Beyond that, as I made clear earlier, trying to milk victims of a natural disaster in need is an asshole move. Which undermines the sense of togetherness we need during times of human tragedy. Trying to make a few extra bucks off your neighbor kills the good vibes we’re all collectively trying to harness. There are also risks to planting the seeds of ill will during a crisis. The art of price gouging is by no means scientific. A wily businessman could have great success raising prices 300 percent. Another entrepreneur in another neighborhood might incite a riot with an increase of only 30 percent. Who knows?
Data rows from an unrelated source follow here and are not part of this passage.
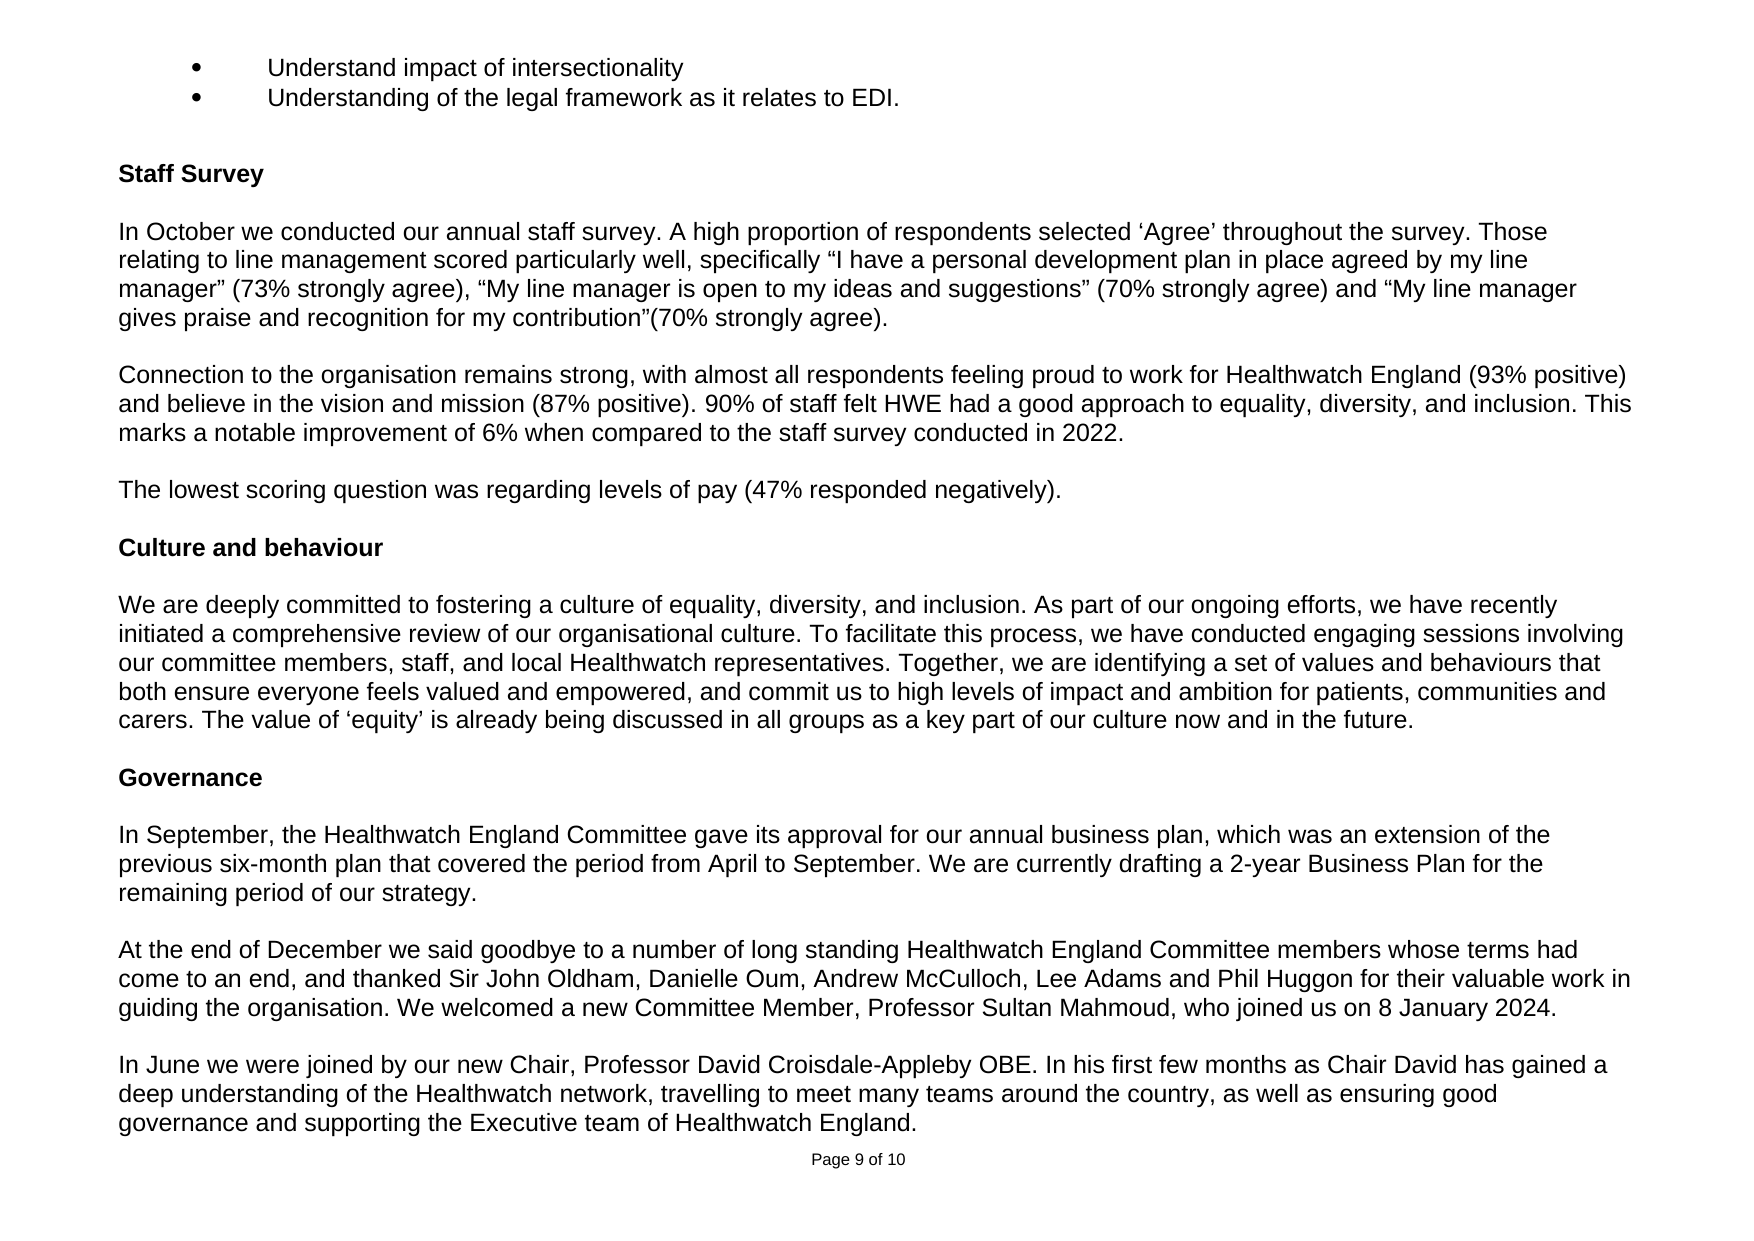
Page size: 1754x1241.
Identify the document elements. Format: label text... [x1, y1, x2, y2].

text Connection to the organisation remains strong, with almost all respondents feeling proud to work for Healthwatch England (93% positive) and believe in the vision and mission (87% positive).​ 90% of staff felt HWE had a good approach to equality, diversity, and inclusion. This marks a notable improvement of 6% when compared to the staff survey conducted in 2022. [118, 360, 1636, 446]
text Staff Survey [118, 159, 1636, 188]
text Governance [118, 763, 1636, 791]
text In October we conducted our annual staff survey. A high proportion of respondents selected ‘Agree’ throughout the survey. Those relating to line management scored particularly well, specifically “I have a personal development plan in place agreed by my line manager” (73% strongly agree), “My line manager is open to my ideas and suggestions” (70% strongly agree) and “My line manager gives praise and recognition for my contribution”(70% strongly agree).​ [118, 216, 1636, 331]
text At the end of December we said goodbye to a number of long standing Healthwatch England Committee members whose terms had come to an end, and thanked Sir John Oldham, Danielle Oum, Andrew McCulloch, Lee Adams and Phil Huggon for their valuable work in guiding the organisation. We welcomed a new Committee Member, Professor Sultan Mahmoud, who joined us on 8 January 2024. [118, 935, 1636, 1021]
text In June we were joined by our new Chair, Professor David Croisdale-Appleby OBE. In his first few months as Chair David has gained a deep understanding of the Healthwatch network, travelling to meet many teams around the country, as well as ensuring good governance and supporting the Executive team of Healthwatch England. [118, 1050, 1636, 1136]
text In September, the Healthwatch England Committee gave its approval for our annual business plan, which was an extension of the previous six-month plan that covered the period from April to September. We are currently drafting a 2-year Business Plan for the remaining period of our strategy. [118, 820, 1636, 906]
list Understanding of the legal framework as it relates to EDI. [192, 83, 1636, 112]
text The lowest scoring question was regarding levels of pay (47% responded negatively). [118, 475, 1636, 504]
text Culture and behaviour [118, 533, 1636, 561]
list Understand impact of intersectionality [192, 53, 1636, 82]
text We are deeply committed to fostering a culture of equality, diversity, and inclusion. As part of our ongoing efforts, we have recently initiated a comprehensive review of our organisational culture. To facilitate this process, we have conducted engaging sessions involving our committee members, staff, and local Healthwatch representatives. Together, we are identifying a set of values and behaviours that both ensure everyone feels valued and empowered, and commit us to high levels of impact and ambition for patients, communities and carers. The value of ‘equity’ is already being discussed in all groups as a key part of our culture now and in the future. [118, 590, 1636, 734]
But then, “how do we decide which customers get the batteries, the groceries, the gasoline?” wonders CNBC’s John Carney:

We could hold a lottery. Perhaps people could receive a ticket at the grocery store. Winners would get to shop at the usual prices. Losers would just go hungry. Or, more likely, they would be forced to buy the food away from the lottery winners—at elevated prices no doubt, since no one would buy food just to sell it at the same price. So the gouging would just pass from merchant to lottery winning customer. We could have some sort of rationing program. Each person could be assigned a portion of the necessary goods according to their household need. This is something the U.S. resorted to during World War II. The problem is that rationing requires an immense amount of planning—and an impossible level of knowledge. The rationing bureaucrat would have to know precisely how much of each good was available in a given area and how many people would need it. Good luck getting that in place as a hurricane bears down on your city. We could simply sell goods on a first come, first serve basis. This is, in fact, what anti-gouging laws encourage. The result is all too familiar. People hoard goods. Store shelves are emptied. And you have to wonder, why is a first to the register race a fairer system than the alternative of market prices? Speed seems a poor proxy for justice.

Maybe Carney is right. Maybe first come first serve isn’t the fairest system, but in the end it seems like he’s missing the point. The point? That, whatever happens, we’re all in this together. “Much more important is the feeling that your neighbors are rallying together at a very hard time," writes Reuters blogger Felix Salmon. “If we all run out of gas, we’ll all run out of gas.”